INASMUCH AS THE APPLICATION FOR REFUND HERE UNDER CONSIDERATION WAS NOT FILED WITHIN TWO YEARS FROM THE CANCELLATION OF THE ENTRY OR FROM THE PASSAGE OF THE ACT OF DECEMBER 11, 1919, THE QUESTION HAS ARISEN AS TO WHETHER SUCH CLAIM IS BARRED BY THE LIMITATION OF TIME STIPULATED THEREIN.

THE ACT OF JUNE 16, 1880, WAS NOT REPEALED OR SUPERSEDED BY THE ACTS OF MARCH 26, 1908, AND OF DECEMBER 11, 1919, AND HAS BEEN CONSTRUED BY THE COURTS TO BE IN FULL FORCE AND EFFECT AFTER THE ENACTMENT OF THE LATTER STATUTES. SEE BILLINGS V. UNITED STATES, 50 CT.CLS. 328; FRACKLETON V. UNITED STATES, 54 ID. 153; UNITED STATES V. POLAND, 251 U.S. 221.

THE ACT OF JUNE 16, 1880, IS APPLICABLE TO CASES WHERE THE ENTRIES HAVE BEEN CANCELED OR WHERE FROM ANY CAUSE SUCH ENTRIES HAVE BEEN ERRONEOUSLY ALLOWED WHILE THE ACT OF MARCH 26, 1908, AS AMENDED BY THE ACT OF DECEMBER 11, 1919, COVERS CASES WHERE THE APPLICATIONS FOR ENTRY HAVE BEEN REJECTED.

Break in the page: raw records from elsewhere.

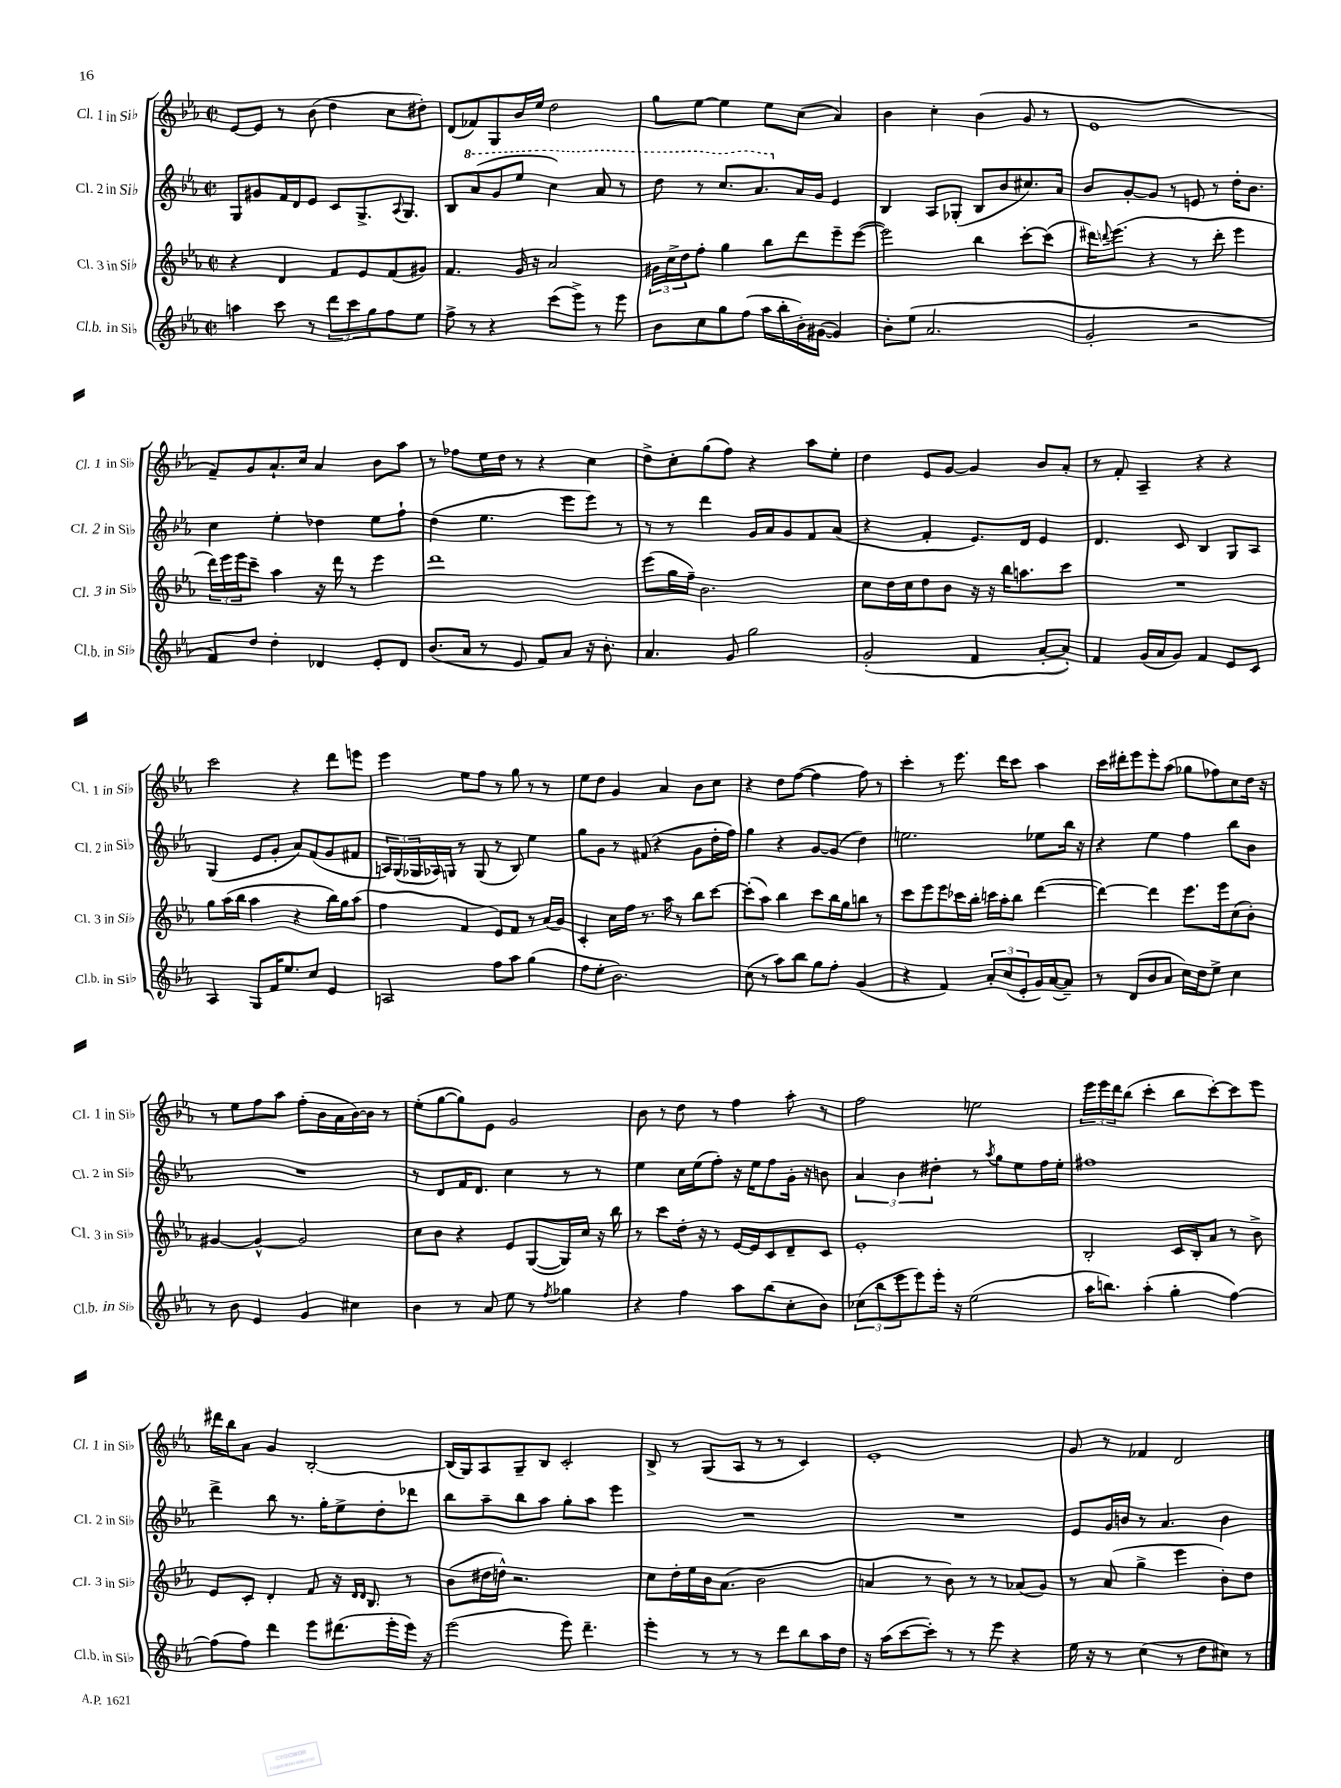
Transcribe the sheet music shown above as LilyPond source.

<<
\new StaffGroup <<
\new Staff = "s0" \with { instrumentName = "Cl. 1 in Sib" shortInstrumentName = "Cl. 1 in Sib" } {
    \clef treble \key ees \major \defaultTimeSignature \time 2/2
    ees'8~ ees'8 r8 bes'8( d''4 c''8 dis''8-.) |
    d'8( fes'8) g8 bes'16 ees''16 d''2 |
    g''8 ees''8~ ees''4 ees''8 c''8( aes'4) |
    bes'4 c''4-. bes'4( g'8 r8 |
    ees'1 |
    f'8--) g'8 aes'8.-! c''16 aes'4 bes'8 aes''8 |
    r8 fes''8 ees''16 d''16 r8 r4 c''4 |
    d''8-> c''8-. g''8( f''8) r4 aes''8 ees''8-. |
    d''4 ees'8 g'8~ g'4 bes'8 aes'8-. |
    r8 f'8-. aes4-- r4 r4 |
    c'''2 r4 d'''8 e'''8 |
    ees'''4 ees''8 f''8 r8 g''8 r8 r8 |
    ees''8 d''8 g'4 aes'4 bes'8 c''8 |
    r4 d''8 f''8~( f''4 f''8) r8 |
    c'''4-. r8 ees'''8. d'''16 c'''8 aes''4 |
    c'''16 dis'''16-. ees'''8 ees'''8-. aes''8( ges''8 fes''8) c''8 d''16 r16 |
    r8 ees''8 f''8 aes''8 f''8-.( bes'16 aes'16 bes'16~) bes'16 r8 |
    ees''8-.( g''8~ g''8) ees'8 g'2 |
    bes'8 r8 d''8 r8 f''4 aes''8-. r8 |
    f''2 e''2 |
    \tuplet 3/2 { ees'''16 ees'''16 d'''16 } bes''8( c'''4-. bes''8 c'''8~-.) c'''8 ees'''8 |
    dis'''16 bes''16 aes'8 g'4 bes2~-. |
    bes16( g16) aes8 g8-- bes8 c'2-. |
    bes8-> r8 g8( aes8 r8 r8 c'4) |
    ees'1-. |
    g'8 r8 fes'4 d'2 \bar "|." |
}
\new Staff = "s1" \with { instrumentName = "Cl. 2 in Sib" shortInstrumentName = "Cl. 2 in Sib" } {
    \clef treble \key ees \major \defaultTimeSignature \time 2/2
    g8 gis'8 f'16 d'16 ees'8 c'8 g8.-> \appoggiatura { aes8 } g8. |
    bes8 \ottava #1 aes''8( g''8 ees'''8 c'''4) aes''8 r8 |
    d'''8 r8 c'''8. aes''8. \ottava #0 aes'16 g'16 ees'4 |
    bes4 aes8 ges8-.( bes8 bes'8 cis''8.) aes'16 |
    bes'8 g'8~-. g'8 r8 e'8 r8 d''16-. bes'8. |
    c''4 ees''4-. des''4 ees''8 f''8-! |
    d''4( ees''4. ees'''8 ees'''8) r8 |
    r8 r8 d'''4 g'16 aes'16 g'8 f'8 aes'8( |
    r4 f'4-. ees'8.) d'16 ees'4 |
    d'4. c'8 bes4 g8 aes8 |
    g4( ees'8 g'8-. aes'8) f'8( g'8 fis'8 |
    \tuplet 3/2 { a16) g16( ges16 } aes16) g16 r8 g8( r8 bes8) ees''4 |
    g''8 g'8 r8 fis'8( r4 g'8 d''16-. f''16) |
    g''4 r4 g'8~ g'8( d''4) |
    e''2. ees''8 bes''16 r16 |
    r4 ees''4 f''4 bes''8 bes'8 |
    R1 |
    r8 d'8 f'16 d'8. c''4 r8 r8 |
    ees''4 c''16 ees''16( f''8-.) r16 ees''16 f''8 g'16-. r16 b'8 |
    \tuplet 3/2 { aes'4 bes'4 dis''4-. } r8 \acciaccatura { aes''8 } g''8 ees''8 f''16 ees''16-. |
    fis''1 |
    d'''4-> bes''8 r8. g''16-. ees''8-> d''8-. des'''8 |
    bes''8 aes''8-- bes''8 aes''8 g''8-. aes''8 ees'''4 |
    R1 |
    R1 |
    ees'8 g'16 b'16 r8 aes'4. b'4 \bar "|." |
}
\new Staff = "s2" \with { instrumentName = "Cl. 3 in Sib" shortInstrumentName = "Cl. 3 in Sib" } {
    \clef treble \key ees \major \defaultTimeSignature \time 2/2
    r4 d'4 f'8 ees'8 f'8( gis'8) |
    f'4. g'16 r16 aes'2 |
    \tuplet 3/2 { gis'16 c''16-> d''16 } f''8-. g''4 bes''8 d'''8 ees'''8-- ees'''8~( |
    ees'''2) bes''4 c'''8~-. c'''8( |
    dis'''16) \appoggiatura { d'''8 } ees'''8.( r4 r8 d'''8-. ees'''4 |
    \tuplet 3/2 { d'''16) ees'''16 ees'''16 } c'''8-- aes''4 r16 d'''16 r8 ees'''4 |
    d'''1 |
    ees'''8( g''16 f''16--) bes'2. |
    c''8 d''16 c''16 d''8 bes'8 r16 r16 bes''16 a''8. c'''8 |
    R1 |
    g''8 aes''16( bes''16 aes''4 r4 bes''16) g''16 aes''8( |
    f''4 f'4 ees'8) f'8 r8 aes'16( g'16) |
    c'4-. c''16 f''16 r8. aes''16 r8 bes''8 c'''8~ |
    c'''8-.( aes''8) bes''4 c'''8 bes''16 g''16 b''8 r8 |
    c'''8 ees'''8 ees'''8 ces'''16 bes''16-. c'''16 aes''16-. bes''8 d'''4~( |
    d'''4~) d'''4 ees'''8. ees'''16 c''8( bes'8-.) |
    gis'4~ gis'4~-^ gis'2 |
    c''8 bes'8 r4 ees'8 g8~( g16) c''16 r16 bes''16 |
    r8 c'''8 d''16-. r16 r8 ees'16~ ees'16 c'8 d'8-- c'8 |
    ees'1-. |
    bes2-. c'16 bes16-. aes'8 r8 bes'8-> |
    ees'8 c'8-. d'4-. f'8 r16 \grace { d'16 d'16 } bes8. r8 |
    bes'8( dis''16 d''16-^) r2. |
    c''8 d''16-. ees''16 bes'16 aes'8.( bes'2 |
    a'4 r8 bes'8) r8 r8 aes'8( g'8) |
    r8 aes'8( g''4-> ees'''4 bes'8-.) d''8 \bar "|." |
}
\new Staff = "s3" \with { instrumentName = "Cl.b. in Sib" shortInstrumentName = "Cl.b. in Sib" } {
    \clef treble \key ees \major \defaultTimeSignature \time 2/2
    a''4 c'''8 r8 \tuplet 3/2 { d'''8 c'''8 g''8 } f''8 ees''8 |
    f''8-> r8 r4 c'''8( ees'''8->) r8 ees'''8 |
    bes'8 c''8 g''8 f''8( aes''16 bes''16-. bes'16-.) gis'16~( gis'4) |
    bes'8-. ees''8( aes'2. |
    g'2-. r2 |
    f'8) d''8 d''4-. des'4 ees'8-. des'8 |
    bes'8.( aes'16 r8 ees'8 f'8) aes'8 r16 bes'8.-. |
    aes'4. g'8 g''2 |
    g'2-.( f'4 aes'8~-. aes'8-.) |
    f'4 g'16( aes'16 g'8) f'4 ees'8 c'8 |
    aes4 g8 f'16 ees''8. c''8 ees'4 |
    a2 f''8 aes''8 g''4( |
    f''8 ees''8-. bes'2.) |
    c''8( r8 aes''8) bes''8 g''8 f''8-. g'4( |
    r4 f'4) \tuplet 3/2 { aes'8-. c''8( ees'8-. } g'16) aes'16~( aes'8--) |
    r8 d'8( bes'8 aes'8 c''16) d''16 ees''8-> c''4 |
    r8 bes'8 ees'4 g'4 cis''4 |
    bes'4 r8 aes'8 ees''8 r8 \acciaccatura { f''8 } ges''4 |
    r4 f''4 aes''8 bes''8( c''8-. bes'8) |
    \tuplet 3/2 { ces''8( bes''8 ees'''8 } ees'''8) ees'''16-. r16 ees''2( |
    aes''16 b''8.) aes''4-.( g''4-. f''4~) |
    f''8( f''8) d'''4 ees'''8 dis'''8.( ees'''16-. ees'''16) r16 |
    ees'''2( ees'''8) d'''4.-- |
    ees'''4-. r8 r8 r8 d'''8 bes''8 aes''16 d''16 |
    r16 aes''16( c'''8~ c'''8-.) r8 r8 ees'''8 r4 |
    ees''16 r16 r8 c''4( r8 d''8 cis''8) r8 \bar "|." |
}
>>
>>
\layout { \context { \Score \remove "Bar_number_engraver" } }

IN DISCUSSING THE ACT OF MARCH 26, 1908, THE COURT OF CLAIMS IN THE CASE OF BILLINGS V. UNITED STATES, SUPRA, SAID,

THE LAND OFFICE, IN ITS ADMINISTRATION OF LAND AFFAIRS, HAS CONTINUALLY MAINTAINED A TECHNICAL DISTINCTION BETWEEN A "REJECTION" OF A CLAIM AND THE "CANCELLATION" OF ONE. IN THE FORMER INSTANCE THE OFFICERS TREAT A CLAIM AS REJECTED WHERE A DISPUTED RECORD IS BEFORE THEM AND ISSUE RAISED AS TO THE ENTRYMAN'S RIGHTS. THE CANCELLATION OF A CLAIM IN THE SENSE IN WHICH THE OFFICERS CHARACTERIZE THIS PROCEEDING IS THE EX PARTE ACT OF THE OFFICIALS UPON DISCOVERING A FAILURE TO COMPLY WITH THE LAW WITHIN THE TIME STATED. A CANCELLATION OF AN ENTRY, IT IS TRUE, FOLLOWS THE REJECTION OF THE SAME, BUT THE DUAL CHARACTER OF THE ONE PROCEEDING DOES NOT OF ITSELF DESTROY THE TECHNICAL DISTINCTION ATTRIBUTED TO IT WHEN APPLIED TO A CONTROVERSY OVER A LAND ENTRY.

IN THE INSTANT CASE IT APPEARS FROM THE RECORD THAT THERE WAS NO AUTHORITY FOR THE ALLOWANCE OF ENTRY WITHOUT THE EXECUTION OF A WAIVER TO THE COAL IN THE LAND AND THEREFORE SUCH ENTRY WAS ERRONEOUSLY GRANTED. THE STATUTE APPLICABLE TO THE REFUND OF THE AMOUNT PAID AS FEES AND COMMISSIONS IN SUCH A CASE IS THAT OF JUNE 16, 1880, SUPRA, AND AS NO TIME LIMIT IS FIXED THEREIN DURING WHICH CLAIMS FOR REFUND THEREUNDER MUST BE FILED THE CLAIM IN QUESTION IS PROPERLY FOR CONSIDERATION AT THIS TIME.

PAYMENT OF THE SUM FOUND DUE BY THE INTERIOR DEPARTMENT, $34, IS AUTHORIZED.